In order to effect entry into the home officers broke the back door lock. Once inside the residence, an officer found a hidden trapdoor secured by a locked padlock. He cut the lock and discovered over 350 growing marijuana plants in an underground room. After this discovery, an officer decided to search Karen Vogl’s purse, which was still located on the porch where the arresting officer had placed it. The officer removed a keychain with keys from her purse, and matched a key from the keychain to the padlock that secured the underground marijuana growing room. 2 The padlock key is at issue in this case. After the officers conducted their search of the residence and Karen Vogl’s purse, they removed her handcuffs and left her at the premises with the children, the groceries, and her purse.

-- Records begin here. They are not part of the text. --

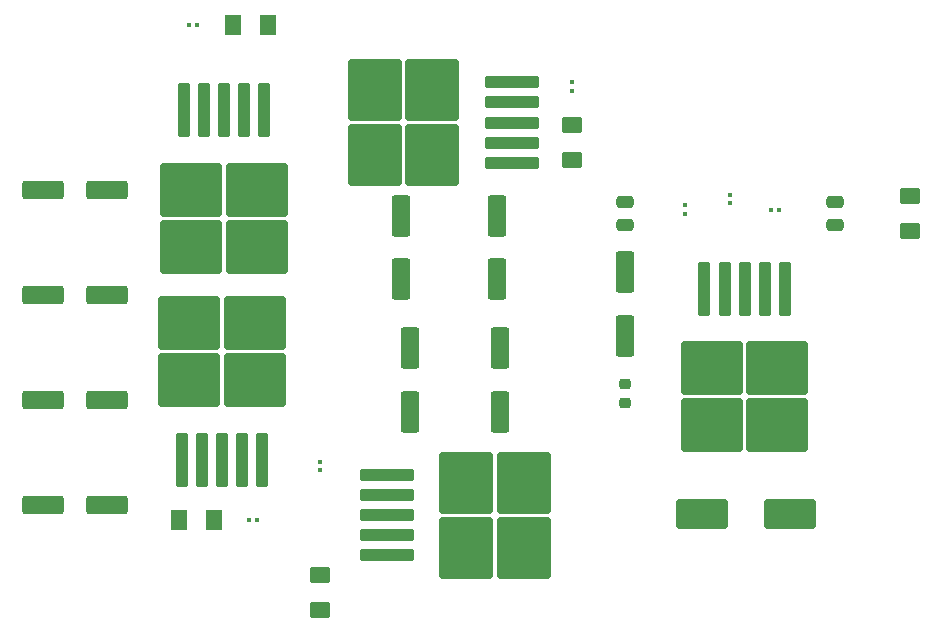
<source format=gbr>
%TF.GenerationSoftware,KiCad,Pcbnew,9.0.1*%
%TF.CreationDate,2025-05-28T17:40:13+05:30*%
%TF.ProjectId,3levelstepDownIter2,336c6576-656c-4737-9465-70446f776e49,rev?*%
%TF.SameCoordinates,Original*%
%TF.FileFunction,Paste,Top*%
%TF.FilePolarity,Positive*%
%FSLAX46Y46*%
G04 Gerber Fmt 4.6, Leading zero omitted, Abs format (unit mm)*
G04 Created by KiCad (PCBNEW 9.0.1) date 2025-05-28 17:40:13*
%MOMM*%
%LPD*%
G01*
G04 APERTURE LIST*
G04 Aperture macros list*
%AMRoundRect*
0 Rectangle with rounded corners*
0 $1 Rounding radius*
0 $2 $3 $4 $5 $6 $7 $8 $9 X,Y pos of 4 corners*
0 Add a 4 corners polygon primitive as box body*
4,1,4,$2,$3,$4,$5,$6,$7,$8,$9,$2,$3,0*
0 Add four circle primitives for the rounded corners*
1,1,$1+$1,$2,$3*
1,1,$1+$1,$4,$5*
1,1,$1+$1,$6,$7*
1,1,$1+$1,$8,$9*
0 Add four rect primitives between the rounded corners*
20,1,$1+$1,$2,$3,$4,$5,0*
20,1,$1+$1,$4,$5,$6,$7,0*
20,1,$1+$1,$6,$7,$8,$9,0*
20,1,$1+$1,$8,$9,$2,$3,0*%
G04 Aperture macros list end*
%ADD10RoundRect,0.079500X0.100500X-0.079500X0.100500X0.079500X-0.100500X0.079500X-0.100500X-0.079500X0*%
%ADD11RoundRect,0.250001X0.624999X-0.462499X0.624999X0.462499X-0.624999X0.462499X-0.624999X-0.462499X0*%
%ADD12RoundRect,0.079500X-0.079500X-0.100500X0.079500X-0.100500X0.079500X0.100500X-0.079500X0.100500X0*%
%ADD13RoundRect,0.079500X0.079500X0.100500X-0.079500X0.100500X-0.079500X-0.100500X0.079500X-0.100500X0*%
%ADD14RoundRect,0.250000X-2.025000X-2.375000X2.025000X-2.375000X2.025000X2.375000X-2.025000X2.375000X0*%
%ADD15RoundRect,0.250000X-2.050000X-0.300000X2.050000X-0.300000X2.050000X0.300000X-2.050000X0.300000X0*%
%ADD16RoundRect,0.250000X-1.500000X-0.550000X1.500000X-0.550000X1.500000X0.550000X-1.500000X0.550000X0*%
%ADD17RoundRect,0.250000X0.550000X-1.500000X0.550000X1.500000X-0.550000X1.500000X-0.550000X-1.500000X0*%
%ADD18RoundRect,0.250000X-0.550000X1.500000X-0.550000X-1.500000X0.550000X-1.500000X0.550000X1.500000X0*%
%ADD19RoundRect,0.250000X2.025000X2.375000X-2.025000X2.375000X-2.025000X-2.375000X2.025000X-2.375000X0*%
%ADD20RoundRect,0.250000X2.050000X0.300000X-2.050000X0.300000X-2.050000X-0.300000X2.050000X-0.300000X0*%
%ADD21RoundRect,0.250000X-2.375000X2.025000X-2.375000X-2.025000X2.375000X-2.025000X2.375000X2.025000X0*%
%ADD22RoundRect,0.250000X-0.300000X2.050000X-0.300000X-2.050000X0.300000X-2.050000X0.300000X2.050000X0*%
%ADD23RoundRect,0.250001X-0.624999X0.462499X-0.624999X-0.462499X0.624999X-0.462499X0.624999X0.462499X0*%
%ADD24RoundRect,0.250000X1.950000X1.000000X-1.950000X1.000000X-1.950000X-1.000000X1.950000X-1.000000X0*%
%ADD25RoundRect,0.225000X0.250000X-0.225000X0.250000X0.225000X-0.250000X0.225000X-0.250000X-0.225000X0*%
%ADD26RoundRect,0.079500X-0.100500X0.079500X-0.100500X-0.079500X0.100500X-0.079500X0.100500X0.079500X0*%
%ADD27RoundRect,0.250001X-0.462499X-0.624999X0.462499X-0.624999X0.462499X0.624999X-0.462499X0.624999X0*%
%ADD28RoundRect,0.250000X0.475000X-0.250000X0.475000X0.250000X-0.475000X0.250000X-0.475000X-0.250000X0*%
%ADD29RoundRect,0.250000X2.375000X-2.025000X2.375000X2.025000X-2.375000X2.025000X-2.375000X-2.025000X0*%
%ADD30RoundRect,0.250000X0.300000X-2.050000X0.300000X2.050000X-0.300000X2.050000X-0.300000X-2.050000X0*%
G04 APERTURE END LIST*
D10*
%TO.C,L5*%
X143275000Y-81480000D03*
X143275000Y-80790000D03*
%TD*%
D11*
%TO.C,D5*%
X158515000Y-83892500D03*
X158515000Y-80917500D03*
%TD*%
D12*
%TO.C,R1*%
X146740000Y-82060000D03*
X147430000Y-82060000D03*
%TD*%
D13*
%TO.C,L3*%
X103276000Y-108331000D03*
X102586000Y-108331000D03*
%TD*%
D14*
%TO.C,U3*%
X120995000Y-105175000D03*
X120995000Y-110725000D03*
X125845000Y-105175000D03*
X125845000Y-110725000D03*
D15*
X114270000Y-104550000D03*
X114270000Y-106250000D03*
X114270000Y-107950000D03*
X114270000Y-109650000D03*
X114270000Y-111350000D03*
%TD*%
D16*
%TO.C,C7*%
X85151000Y-80391000D03*
X90551000Y-80391000D03*
%TD*%
D17*
%TO.C,C9*%
X134385000Y-92725000D03*
X134385000Y-87325000D03*
%TD*%
D10*
%TO.C,R2*%
X139465000Y-82405000D03*
X139465000Y-81715000D03*
%TD*%
D18*
%TO.C,C3*%
X116235000Y-93820000D03*
X116235000Y-99220000D03*
%TD*%
D19*
%TO.C,U2*%
X118110000Y-77470000D03*
X118110000Y-71920000D03*
X113260000Y-77470000D03*
X113260000Y-71920000D03*
D20*
X124835000Y-78095000D03*
X124835000Y-76395000D03*
X124835000Y-74695000D03*
X124835000Y-72995000D03*
X124835000Y-71295000D03*
%TD*%
D17*
%TO.C,C1*%
X115415000Y-87965000D03*
X115415000Y-82565000D03*
%TD*%
D12*
%TO.C,L4*%
X97481000Y-66421000D03*
X98171000Y-66421000D03*
%TD*%
D21*
%TO.C,U4*%
X103251000Y-80391000D03*
X97701000Y-80391000D03*
X103251000Y-85241000D03*
X97701000Y-85241000D03*
D22*
X103876000Y-73666000D03*
X102176000Y-73666000D03*
X100476000Y-73666000D03*
X98776000Y-73666000D03*
X97076000Y-73666000D03*
%TD*%
D16*
%TO.C,C5*%
X85151000Y-98171000D03*
X90551000Y-98171000D03*
%TD*%
D23*
%TO.C,D2*%
X108615000Y-113030000D03*
X108615000Y-116005000D03*
%TD*%
D17*
%TO.C,C2*%
X123565000Y-87965000D03*
X123565000Y-82565000D03*
%TD*%
D24*
%TO.C,C10*%
X148355000Y-107805000D03*
X140955000Y-107805000D03*
%TD*%
D18*
%TO.C,C4*%
X123855000Y-93820000D03*
X123855000Y-99220000D03*
%TD*%
D25*
%TO.C,C11*%
X134385000Y-98420000D03*
X134385000Y-96870000D03*
%TD*%
D26*
%TO.C,L2*%
X108615000Y-103450000D03*
X108615000Y-104140000D03*
%TD*%
D27*
%TO.C,D3*%
X96683500Y-108331000D03*
X99658500Y-108331000D03*
%TD*%
D16*
%TO.C,C6*%
X85151000Y-107061000D03*
X90551000Y-107061000D03*
%TD*%
D23*
%TO.C,D1*%
X129915000Y-74887500D03*
X129915000Y-77862500D03*
%TD*%
D28*
%TO.C,C13*%
X152165000Y-83355000D03*
X152165000Y-81455000D03*
%TD*%
D29*
%TO.C,U1*%
X97506000Y-96526000D03*
X103056000Y-96526000D03*
X97506000Y-91676000D03*
X103056000Y-91676000D03*
D30*
X96881000Y-103251000D03*
X98581000Y-103251000D03*
X100281000Y-103251000D03*
X101981000Y-103251000D03*
X103681000Y-103251000D03*
%TD*%
D27*
%TO.C,D4*%
X101255500Y-66421000D03*
X104230500Y-66421000D03*
%TD*%
D21*
%TO.C,U5*%
X147320000Y-95480000D03*
X141770000Y-95480000D03*
X147320000Y-100330000D03*
X141770000Y-100330000D03*
D22*
X147945000Y-88755000D03*
X146245000Y-88755000D03*
X144545000Y-88755000D03*
X142845000Y-88755000D03*
X141145000Y-88755000D03*
%TD*%
D26*
%TO.C,L1*%
X129915000Y-71295000D03*
X129915000Y-71985000D03*
%TD*%
D16*
%TO.C,C8*%
X85151000Y-89281000D03*
X90551000Y-89281000D03*
%TD*%
D28*
%TO.C,C12*%
X134385000Y-83355000D03*
X134385000Y-81455000D03*
%TD*%
M02*

</source>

Karen Vogl filed a motion to suppress the padlock key found in her purse. In response, the government advanced alternative theories why the key should not be suppressed: (1) the officers legally detained Karen Vogl pursuant to Michigan v. Summers, 452 U.S. 692, 101 S.Ct. 2587, 69 L.Ed.2d 340 (1981), they arrested her after the search of the home provided them probable cause, and they searched her purse pursuant to the search incident to arrest exception to the warrant requirement; and (2) the purse rested within the curtilage of the house and fell within the scope of the premises search warrant. After an evidentiary hearing, the district court granted Karen Vogl’s motion to suppress the padlock key. The district court held: (1) Karen Vogl was not permissibly detained, her arrest was illegal and not supported by probable cause, and the officer’s search of her purse was not a valid search incident to lawful arrest; and (2) the seizure and search of her purse was not authorized by the premises search warrant. The court denied the government’s motion to reconsider and affirmed its suppression order.

“In reviewing the district court’s grant of a suppression motion, we accept the district court’s factual findings absent clear error and review de novo the district court’s determination of reasonableness under the Fourth Amendment to suppress the ... evidence.” United States v. Olguin-Rivera, 168 F.3d 1203, 1204 (10th Cir.1999). Because the government appeals an adverse ruling on a motion to suppress, we construe the facts in the light most favorable to Karen Vogl. United States v. Lin Lyn Trading, Ltd., 149 F.3d 1112, 1113 n. 1 (10th Cir.1998).

DISCUSSION

The Fourth Amendment protects people from unreasonable searches and seizures. 3 U.S. Const, amend.